Task to carry out ▸
Among the entries below, how many lines hold "Game"? Only the number is wanted.

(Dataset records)
=-=-=

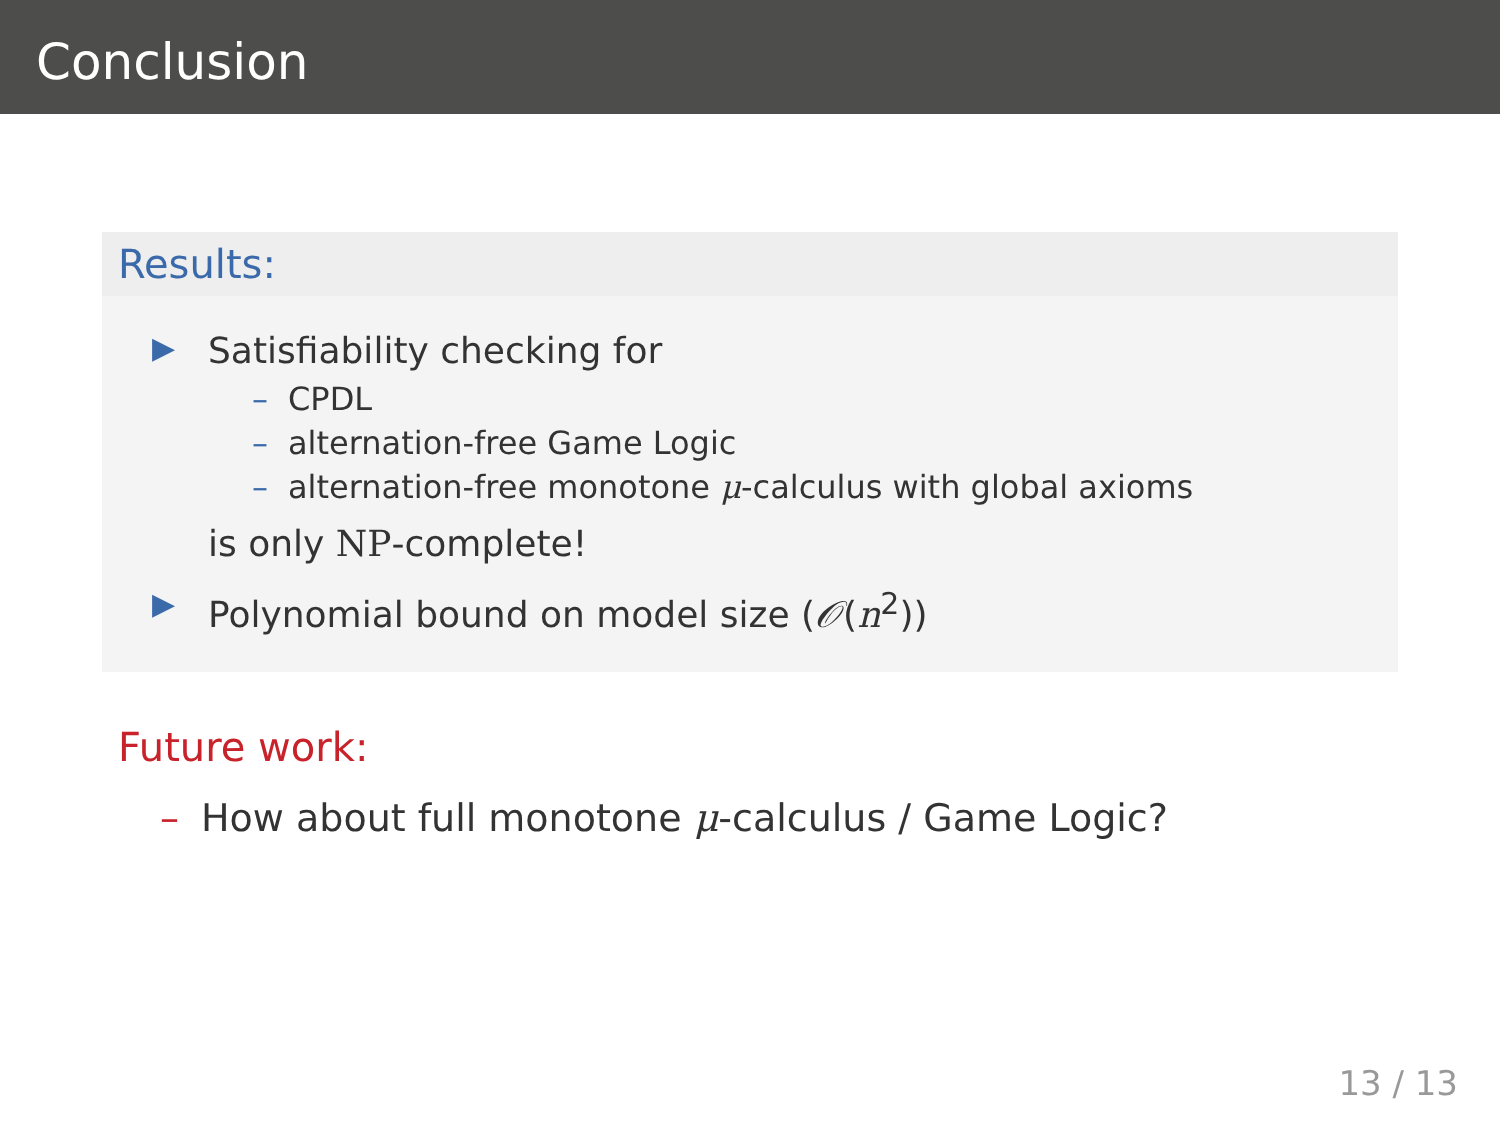Conclusion
Results:
▶
Satisfiability checking for
– CPDL
– alternation-free Game Logic
– alternation-free monotone μ-calculus with global axioms
is only NP-complete!
▶
Polynomial bound on model size (𝒪(n<sup>2</sup>))
Future work:
– How about full monotone μ-calculus / Game Logic?
13 / 13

=-=-=

Answer to this exercise ▸
2